▶ [TRY IT]
Nothing in the records may be dropped or altered when you repeat them.

══════

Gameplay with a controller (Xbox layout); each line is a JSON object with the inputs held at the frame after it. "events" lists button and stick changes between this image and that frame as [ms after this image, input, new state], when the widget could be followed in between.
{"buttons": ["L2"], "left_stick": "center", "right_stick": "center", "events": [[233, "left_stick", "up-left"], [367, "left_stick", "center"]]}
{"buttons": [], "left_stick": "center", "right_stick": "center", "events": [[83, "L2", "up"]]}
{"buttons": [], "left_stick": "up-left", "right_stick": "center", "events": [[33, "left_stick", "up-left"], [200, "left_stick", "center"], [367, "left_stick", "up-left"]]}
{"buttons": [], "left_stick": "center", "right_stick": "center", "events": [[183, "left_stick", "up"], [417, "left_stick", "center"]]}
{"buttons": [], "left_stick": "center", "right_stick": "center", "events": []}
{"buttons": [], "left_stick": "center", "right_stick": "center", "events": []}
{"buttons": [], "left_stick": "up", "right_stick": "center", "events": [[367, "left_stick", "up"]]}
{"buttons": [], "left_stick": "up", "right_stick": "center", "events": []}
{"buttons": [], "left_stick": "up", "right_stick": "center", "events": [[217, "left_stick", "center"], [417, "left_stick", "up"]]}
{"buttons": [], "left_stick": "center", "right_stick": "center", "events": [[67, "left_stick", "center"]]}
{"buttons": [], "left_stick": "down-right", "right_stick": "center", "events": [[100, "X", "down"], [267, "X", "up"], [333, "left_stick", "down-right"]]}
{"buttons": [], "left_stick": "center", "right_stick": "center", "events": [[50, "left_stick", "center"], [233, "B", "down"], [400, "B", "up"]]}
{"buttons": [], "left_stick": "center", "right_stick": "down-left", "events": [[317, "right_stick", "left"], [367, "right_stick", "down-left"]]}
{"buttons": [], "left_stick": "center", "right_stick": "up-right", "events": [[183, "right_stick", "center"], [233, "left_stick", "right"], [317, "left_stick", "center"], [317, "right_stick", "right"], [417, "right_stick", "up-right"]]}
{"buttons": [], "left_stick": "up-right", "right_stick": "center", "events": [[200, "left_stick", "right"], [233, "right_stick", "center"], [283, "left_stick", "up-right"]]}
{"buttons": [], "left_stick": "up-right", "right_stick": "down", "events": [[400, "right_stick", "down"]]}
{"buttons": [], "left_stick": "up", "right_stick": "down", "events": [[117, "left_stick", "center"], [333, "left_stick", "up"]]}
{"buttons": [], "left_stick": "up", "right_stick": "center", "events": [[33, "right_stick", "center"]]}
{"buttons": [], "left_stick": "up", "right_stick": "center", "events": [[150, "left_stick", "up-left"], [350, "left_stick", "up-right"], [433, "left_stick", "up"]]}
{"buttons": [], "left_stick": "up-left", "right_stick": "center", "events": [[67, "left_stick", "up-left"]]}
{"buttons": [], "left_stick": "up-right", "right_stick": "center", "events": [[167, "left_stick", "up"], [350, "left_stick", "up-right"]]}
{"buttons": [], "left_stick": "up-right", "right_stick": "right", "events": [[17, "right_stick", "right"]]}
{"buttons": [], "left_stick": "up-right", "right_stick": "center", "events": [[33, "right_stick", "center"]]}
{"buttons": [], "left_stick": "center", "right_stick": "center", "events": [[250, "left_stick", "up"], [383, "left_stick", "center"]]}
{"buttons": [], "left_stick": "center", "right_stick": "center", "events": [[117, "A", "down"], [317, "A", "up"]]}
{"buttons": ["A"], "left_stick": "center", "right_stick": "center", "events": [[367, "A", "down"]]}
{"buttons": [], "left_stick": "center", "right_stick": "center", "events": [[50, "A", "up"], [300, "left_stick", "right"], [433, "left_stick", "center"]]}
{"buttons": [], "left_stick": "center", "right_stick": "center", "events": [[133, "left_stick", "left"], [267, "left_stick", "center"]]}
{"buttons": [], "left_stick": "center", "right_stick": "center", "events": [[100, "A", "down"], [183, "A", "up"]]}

══════

▶ [RESPONSE TO THIS EXERCISE]
Gameplay with a controller (Xbox layout); each line is a JSON object with the inputs held at the frame after it. "events" lists button and stick changes between this image and that frame as [ms after this image, input, new state], when the widget could be followed in between.
{"buttons": ["L2"], "left_stick": "center", "right_stick": "center", "events": [[233, "left_stick", "up-left"], [367, "left_stick", "center"]]}
{"buttons": [], "left_stick": "center", "right_stick": "center", "events": [[83, "L2", "up"]]}
{"buttons": [], "left_stick": "up-left", "right_stick": "center", "events": [[33, "left_stick", "up-left"], [200, "left_stick", "center"], [367, "left_stick", "up-left"]]}
{"buttons": [], "left_stick": "center", "right_stick": "center", "events": [[183, "left_stick", "up"], [417, "left_stick", "center"]]}
{"buttons": [], "left_stick": "center", "right_stick": "center", "events": []}
{"buttons": [], "left_stick": "center", "right_stick": "center", "events": []}
{"buttons": [], "left_stick": "up", "right_stick": "center", "events": [[367, "left_stick", "up"]]}
{"buttons": [], "left_stick": "up", "right_stick": "center", "events": []}
{"buttons": [], "left_stick": "up", "right_stick": "center", "events": [[217, "left_stick", "center"], [417, "left_stick", "up"]]}
{"buttons": [], "left_stick": "center", "right_stick": "center", "events": [[67, "left_stick", "center"]]}
{"buttons": [], "left_stick": "down-right", "right_stick": "center", "events": [[100, "X", "down"], [267, "X", "up"], [333, "left_stick", "down-right"]]}
{"buttons": [], "left_stick": "center", "right_stick": "center", "events": [[50, "left_stick", "center"], [233, "B", "down"], [400, "B", "up"]]}
{"buttons": [], "left_stick": "center", "right_stick": "down-left", "events": [[317, "right_stick", "left"], [367, "right_stick", "down-left"]]}
{"buttons": [], "left_stick": "center", "right_stick": "up-right", "events": [[183, "right_stick", "center"], [233, "left_stick", "right"], [317, "left_stick", "center"], [317, "right_stick", "right"], [417, "right_stick", "up-right"]]}
{"buttons": [], "left_stick": "up-right", "right_stick": "center", "events": [[200, "left_stick", "right"], [233, "right_stick", "center"], [283, "left_stick", "up-right"]]}
{"buttons": [], "left_stick": "up-right", "right_stick": "down", "events": [[400, "right_stick", "down"]]}
{"buttons": [], "left_stick": "up", "right_stick": "down", "events": [[117, "left_stick", "center"], [333, "left_stick", "up"]]}
{"buttons": [], "left_stick": "up", "right_stick": "center", "events": [[33, "right_stick", "center"]]}
{"buttons": [], "left_stick": "up", "right_stick": "center", "events": [[150, "left_stick", "up-left"], [350, "left_stick", "up-right"], [433, "left_stick", "up"]]}
{"buttons": [], "left_stick": "up-left", "right_stick": "center", "events": [[67, "left_stick", "up-left"]]}
{"buttons": [], "left_stick": "up-right", "right_stick": "center", "events": [[167, "left_stick", "up"], [350, "left_stick", "up-right"]]}
{"buttons": [], "left_stick": "up-right", "right_stick": "right", "events": [[17, "right_stick", "right"]]}
{"buttons": [], "left_stick": "up-right", "right_stick": "center", "events": [[33, "right_stick", "center"]]}
{"buttons": [], "left_stick": "center", "right_stick": "center", "events": [[250, "left_stick", "up"], [383, "left_stick", "center"]]}
{"buttons": [], "left_stick": "center", "right_stick": "center", "events": [[117, "A", "down"], [317, "A", "up"]]}
{"buttons": ["A"], "left_stick": "center", "right_stick": "center", "events": [[367, "A", "down"]]}
{"buttons": [], "left_stick": "center", "right_stick": "center", "events": [[50, "A", "up"], [300, "left_stick", "right"], [433, "left_stick", "center"]]}
{"buttons": [], "left_stick": "center", "right_stick": "center", "events": [[133, "left_stick", "left"], [267, "left_stick", "center"]]}
{"buttons": [], "left_stick": "center", "right_stick": "center", "events": [[100, "A", "down"], [183, "A", "up"]]}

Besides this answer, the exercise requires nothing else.